In 1985 a doctor friend of mine, who was then 55 years old, told me that in five years he was going to do something different with his life. Actually, it took him six, but in 1991 he and his wife went to Calcutta, to serve as a mission agency's country representatives. They planned to stay three years, but didn't come home for six years. And they didn't come home permanently. At this writing, this couple and his brother and sister-in-law are building an elementary school for girls in an Indian village. Now, there is an offering of a life that has multiplied in its ability to give life.

Like my friend, I am planning on giving my life away. I used to need to be paid to spend time on a project or task. What I want to do in my "retirement" (and what I have already started doing) is to give away the time that I used to charge for. I want to manage my life so that I can say yes to the opportunities to help someone else. So instead of retiring, I'm planning on switching from managing my investments to disbursing my abundance—to serve somebody else.

This idea did not originate with me. This is what the apostle Paul said to the Romans: "I appeal to you therefore, brothers and sisters, by the mercies of God, to present your bodies as a living sacrifice, holy and acceptable to God, which is your spiritual worship" (Romans 12:1, NRSV). That's my life plan, to present myself as a living offering, holy and acceptable to God. Holy, not because I am a paragon of spiritual virtue, but because I have set apart and separated the purpose of my life from what it used to be, from the cultural norm. Paul addressed the same issue with the church at Ephesus. After telling them what God had done for them, he told them why: "So that in the ages to come he might show the immeasurable riches of his grace in kindness toward us in Christ Jesus" (Ephesians 2:7). Our lives are to be billboards of God's grace that will be seen by others as they speed down the freeway of life. We are to be displays of the everlasting lovingkindness that we have received from God, displays for those who need to receive it to be whole and alive.

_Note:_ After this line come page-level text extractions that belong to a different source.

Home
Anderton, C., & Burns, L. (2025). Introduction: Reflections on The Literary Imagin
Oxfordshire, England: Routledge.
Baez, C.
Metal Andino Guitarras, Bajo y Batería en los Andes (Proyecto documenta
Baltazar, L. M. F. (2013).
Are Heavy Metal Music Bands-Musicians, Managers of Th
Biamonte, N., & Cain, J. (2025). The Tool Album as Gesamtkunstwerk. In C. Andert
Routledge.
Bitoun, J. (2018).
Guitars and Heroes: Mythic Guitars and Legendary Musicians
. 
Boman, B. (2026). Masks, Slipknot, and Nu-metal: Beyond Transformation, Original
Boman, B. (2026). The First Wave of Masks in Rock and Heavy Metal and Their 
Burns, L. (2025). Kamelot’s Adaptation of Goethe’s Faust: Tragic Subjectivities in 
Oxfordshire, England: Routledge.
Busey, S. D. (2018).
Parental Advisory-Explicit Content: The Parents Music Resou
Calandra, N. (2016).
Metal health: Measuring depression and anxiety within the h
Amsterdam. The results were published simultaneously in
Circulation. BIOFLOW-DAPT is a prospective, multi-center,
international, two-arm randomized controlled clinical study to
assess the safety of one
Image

This kind of grace was extended to me in the summer of 1970. After almost ten years in the U.S. Navy, two at the University of Washington, and a flirtation with the flower-child culture of the late 1960s, I was at a crossroads. No matter where I turned, there seemed to be nothing but dead ends. At the age of 30, I found myself married with two small children, no job, and because of my involvement in the student strike of 1970, no future even as a college student.

And that is where I first saw a display of the surpassing riches of God's love. My wife's parents had invited us to come and stay with them in Ohio if we ever needed to. We arrived in Ohio in one of those legendary hippie vans, flower decals and all. I expected to receive exactly what I deserved—the usual admonition to get a haircut, a bath, and a job—from this man who was not only my father-in-law but also head deacon of the Zion Hill Church of the Brethren.